IN CONGRESS, July 4, 1776.

The unanimous Declaration of the thirteen united States of America,

When in the Course of human events, it becomes necessary for one people to dissolve the political bands which have connected them with another, and to assume among the powers of the earth, the separate and equal station to which the Laws of Nature and of Nature’s God entitle them, a decent respect to the opinions of mankind requires that they should declare the causes which impel them to the separation.

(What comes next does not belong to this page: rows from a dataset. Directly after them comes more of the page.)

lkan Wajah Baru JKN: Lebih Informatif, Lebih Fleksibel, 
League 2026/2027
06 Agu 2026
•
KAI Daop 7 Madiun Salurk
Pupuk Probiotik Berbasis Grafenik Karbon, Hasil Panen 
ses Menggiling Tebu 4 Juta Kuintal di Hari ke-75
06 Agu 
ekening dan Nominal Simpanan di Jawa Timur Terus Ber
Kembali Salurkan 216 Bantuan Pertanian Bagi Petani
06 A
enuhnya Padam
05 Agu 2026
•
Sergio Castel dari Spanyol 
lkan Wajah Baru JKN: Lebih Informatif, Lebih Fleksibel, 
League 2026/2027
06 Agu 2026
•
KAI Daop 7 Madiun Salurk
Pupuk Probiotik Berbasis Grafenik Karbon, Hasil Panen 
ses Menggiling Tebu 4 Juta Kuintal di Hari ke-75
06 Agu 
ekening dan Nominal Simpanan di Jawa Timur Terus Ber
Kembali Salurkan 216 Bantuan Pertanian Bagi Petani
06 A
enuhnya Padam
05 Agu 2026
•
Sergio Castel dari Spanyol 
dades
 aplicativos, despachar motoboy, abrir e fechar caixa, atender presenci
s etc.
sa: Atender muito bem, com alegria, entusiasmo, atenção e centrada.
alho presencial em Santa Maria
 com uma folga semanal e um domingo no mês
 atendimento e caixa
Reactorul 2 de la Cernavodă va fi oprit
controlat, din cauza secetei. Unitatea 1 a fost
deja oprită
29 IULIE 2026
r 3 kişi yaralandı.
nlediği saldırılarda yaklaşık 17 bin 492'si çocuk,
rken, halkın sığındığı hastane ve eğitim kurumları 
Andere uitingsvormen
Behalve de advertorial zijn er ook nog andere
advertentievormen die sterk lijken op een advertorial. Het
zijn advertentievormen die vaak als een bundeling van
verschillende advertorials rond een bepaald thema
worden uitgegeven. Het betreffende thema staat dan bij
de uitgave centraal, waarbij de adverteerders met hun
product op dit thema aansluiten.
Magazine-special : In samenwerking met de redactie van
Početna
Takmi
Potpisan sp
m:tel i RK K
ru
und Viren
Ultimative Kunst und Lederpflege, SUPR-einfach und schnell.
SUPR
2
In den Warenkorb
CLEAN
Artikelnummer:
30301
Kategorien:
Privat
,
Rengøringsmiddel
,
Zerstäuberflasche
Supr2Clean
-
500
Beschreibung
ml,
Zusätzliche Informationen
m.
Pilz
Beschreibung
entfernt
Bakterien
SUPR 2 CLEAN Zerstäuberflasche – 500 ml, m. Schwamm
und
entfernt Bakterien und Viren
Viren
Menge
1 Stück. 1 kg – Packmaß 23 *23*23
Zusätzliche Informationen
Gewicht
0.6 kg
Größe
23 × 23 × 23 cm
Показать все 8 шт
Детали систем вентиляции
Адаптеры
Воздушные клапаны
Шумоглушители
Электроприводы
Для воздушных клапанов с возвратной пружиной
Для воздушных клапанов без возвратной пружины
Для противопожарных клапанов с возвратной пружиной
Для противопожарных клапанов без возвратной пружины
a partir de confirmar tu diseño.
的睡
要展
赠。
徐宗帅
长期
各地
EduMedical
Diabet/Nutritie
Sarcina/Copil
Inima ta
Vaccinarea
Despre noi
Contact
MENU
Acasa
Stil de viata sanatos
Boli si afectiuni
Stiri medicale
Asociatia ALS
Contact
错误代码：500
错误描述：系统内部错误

We hold these truths to be self-evident, that all men are created equal, that they are endowed by their Creator with certain unalienable Rights, that among these are Life, Liberty and the pursuit of Happiness.–That to secure these rights, Governments are instituted among Men, deriving their just powers from the consent of the governed, –That whenever any Form of Government becomes destructive of these ends, it is the Right of the People to alter or to abolish it, and to institute new Government, laying its foundation on such principles and organizing its powers in such form, as to them shall seem most likely to effect their Safety and Happiness. Prudence, indeed, will dictate that Governments long established should not be changed for light and transient causes; and accordingly all experience hath shewn, that mankind are more disposed to suffer, while evils are sufferable, than to right themselves by abolishing the forms to which they are accustomed. But when a long train of abuses and usurpations, pursuing invariably the same Object evinces a design to reduce them under absolute Despotism, it is their right, it is their duty, to throw off such Government, and to provide new Guards for their future security.–Such has been the patient sufferance of these Colonies; and such is now the necessity which constrains them to alter their former Systems of Government.